Roberta_1935_movie_poster

 “Lovely to Look At,” the title of one of the songs featured in Roberta, would have made a perfect title for the film itself. It is lovely to look at, featuring glamorous mid-thirties movie fashion, delightful dances by Fred Astaire and Ginger Rogers, songs sung by Irene Dunne, and requisite hunkiness from the handsome Randolph Scott. I imagine it must have been a wonderful escapist treat for people struggling through the Depression.

The story itself is a fluffy trifle, as these things tend to be. Randolph Scott is a big, strapping country boy football player from America who inherits his aunt’s chic Parisian fashion house when she dies. Irene Dunne is a fashion-savvy exiled princess who worked there as his aunt’s assistant. The two become partners in the business, fall in love, have misunderstandings and get back together.

Fred Astaire is Randolph Scott’s friend, who has brought his band to Paris. Astaire runs into Ginger Rogers, a girl from his hometown in Indiana, who is now a singer pretending to be a countess. She helps him get a job at her nightclub and they dance, sing and fall in love.

It’s really not about the plot at all. It’s about the songs, dances and fashion.

The songs in the movie are great, and some of them are still standards we know and love today, particularly “Smoke Gets in Your Eyes” and “I Won’t Dance.” Irene Dunne had the kind of trilling, operetta-ish voice that was so popular at the time. It’s not my cup of tea, exactly, which is one of the reasons I’ve never made it through a Jeanette MacDonald/Nelson Eddy movie.  Dunne’s voice is lovely, actually, but I guess that old-fashioned style of singing is an acquired taste.

 

Dunne doesn’t do a lot in this movie other than sing sweetly and look pretty, which is a shame. She was the big star and received billing above Astaire and Rogers (all of whom were billed above the title, unlike Scott, who was still in the below the title “with Randolph Scott” phase), but she wasn’t the funny, sassy Irene of The Awful Truth yet. Her wonderful comedic self was just around the corner, in 1936’s Theodora Goes Wild.

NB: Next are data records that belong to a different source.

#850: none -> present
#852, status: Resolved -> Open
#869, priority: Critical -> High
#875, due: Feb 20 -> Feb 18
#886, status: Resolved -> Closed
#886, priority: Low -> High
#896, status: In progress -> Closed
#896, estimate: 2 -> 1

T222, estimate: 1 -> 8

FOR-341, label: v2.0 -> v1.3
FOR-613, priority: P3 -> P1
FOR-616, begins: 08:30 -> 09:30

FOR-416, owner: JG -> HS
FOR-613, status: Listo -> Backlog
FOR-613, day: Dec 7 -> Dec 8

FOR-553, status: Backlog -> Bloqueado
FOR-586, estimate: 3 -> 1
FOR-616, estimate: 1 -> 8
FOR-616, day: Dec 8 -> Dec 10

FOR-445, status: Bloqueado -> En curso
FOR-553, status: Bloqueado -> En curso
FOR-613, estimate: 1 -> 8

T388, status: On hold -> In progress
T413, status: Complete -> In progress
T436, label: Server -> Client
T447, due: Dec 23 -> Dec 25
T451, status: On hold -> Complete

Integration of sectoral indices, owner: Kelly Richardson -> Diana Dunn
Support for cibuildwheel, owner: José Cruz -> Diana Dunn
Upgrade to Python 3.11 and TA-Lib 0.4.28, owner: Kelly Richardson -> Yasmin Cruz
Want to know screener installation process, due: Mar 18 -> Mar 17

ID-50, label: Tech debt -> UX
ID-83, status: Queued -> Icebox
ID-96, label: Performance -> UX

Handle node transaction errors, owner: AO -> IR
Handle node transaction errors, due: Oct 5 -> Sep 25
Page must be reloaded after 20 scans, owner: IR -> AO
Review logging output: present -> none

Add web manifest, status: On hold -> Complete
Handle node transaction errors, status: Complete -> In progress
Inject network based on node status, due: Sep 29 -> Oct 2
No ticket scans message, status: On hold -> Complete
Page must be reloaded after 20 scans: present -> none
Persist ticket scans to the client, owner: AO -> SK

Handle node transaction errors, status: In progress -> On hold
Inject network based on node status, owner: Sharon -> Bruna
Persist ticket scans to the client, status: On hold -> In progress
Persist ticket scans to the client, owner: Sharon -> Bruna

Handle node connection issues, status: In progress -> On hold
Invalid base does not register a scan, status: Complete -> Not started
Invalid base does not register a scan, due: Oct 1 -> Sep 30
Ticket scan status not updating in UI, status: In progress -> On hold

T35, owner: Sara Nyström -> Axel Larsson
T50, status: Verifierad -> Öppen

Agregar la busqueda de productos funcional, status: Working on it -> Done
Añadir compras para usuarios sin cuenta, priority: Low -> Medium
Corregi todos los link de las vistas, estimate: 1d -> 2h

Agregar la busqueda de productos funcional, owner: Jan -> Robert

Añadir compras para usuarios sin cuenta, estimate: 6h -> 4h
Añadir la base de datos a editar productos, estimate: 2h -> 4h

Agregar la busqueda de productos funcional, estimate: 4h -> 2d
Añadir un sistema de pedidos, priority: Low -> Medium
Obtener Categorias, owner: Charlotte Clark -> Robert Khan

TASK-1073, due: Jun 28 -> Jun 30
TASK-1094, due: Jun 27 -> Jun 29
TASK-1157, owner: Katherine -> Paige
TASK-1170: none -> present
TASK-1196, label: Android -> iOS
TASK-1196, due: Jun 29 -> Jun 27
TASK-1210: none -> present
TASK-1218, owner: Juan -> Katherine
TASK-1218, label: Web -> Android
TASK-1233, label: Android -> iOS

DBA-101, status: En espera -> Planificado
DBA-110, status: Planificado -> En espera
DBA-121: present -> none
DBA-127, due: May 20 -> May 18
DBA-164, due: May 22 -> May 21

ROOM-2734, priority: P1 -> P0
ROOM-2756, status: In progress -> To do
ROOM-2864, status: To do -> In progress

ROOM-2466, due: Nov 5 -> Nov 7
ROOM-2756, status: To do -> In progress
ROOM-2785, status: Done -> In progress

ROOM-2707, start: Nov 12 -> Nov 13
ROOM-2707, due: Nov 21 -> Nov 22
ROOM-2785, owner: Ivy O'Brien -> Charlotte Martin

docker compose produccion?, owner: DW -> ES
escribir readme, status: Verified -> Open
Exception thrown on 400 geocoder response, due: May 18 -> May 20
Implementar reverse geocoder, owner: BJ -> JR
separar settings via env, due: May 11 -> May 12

The real scene stealers in the movie are Astaire and Rogers. Where Irene Dunne’s long ballads, shot in close up, are very much of their time, the Astaire and Rogers numbers are still as fresh and full of fun as they were 74 years ago. This was their third picture together. Fred Astaire choreographed the dances in Roberta, and they’re some of the best I’ve seen from him. I read somewhere that he always counted his dance with Rogers to “Smoke Gets in Your Eyes” among his favorites ever.

Ginger is sweet, spunky and adorable as Liz/the countess. That silly fake accent! Fred’s character, Huck, is completely charming and very funny! He has the best lines of all the characters and delivers them with so much zing that I laughed out loud a lot. Astaire and Rogers are what really make this movie worth watching.

Take a look at this scene, in which they dance to “Hard to Handle”. This, to me, is what pure joy looks like. They make it seem so spontaneous – the way they just sort of fall into the dance together, with Ginger laughing in such a natural, happy way. This number is right up there with their “Pick Yourself Up” dance from Swing Time as one I can watch over and over and still find completely entrancing.

 

Isn’t Ginger’s outfit great? She looks so good in those high-waisted, wide-legged trousers.

Ginger - Roberta

A bit of trivia — a very blond Lucille Ball appears ever so briefly in Roberta during the final fashion show. It’s a blink-and-you-miss-it moment, but it’s fun to catch her if you can.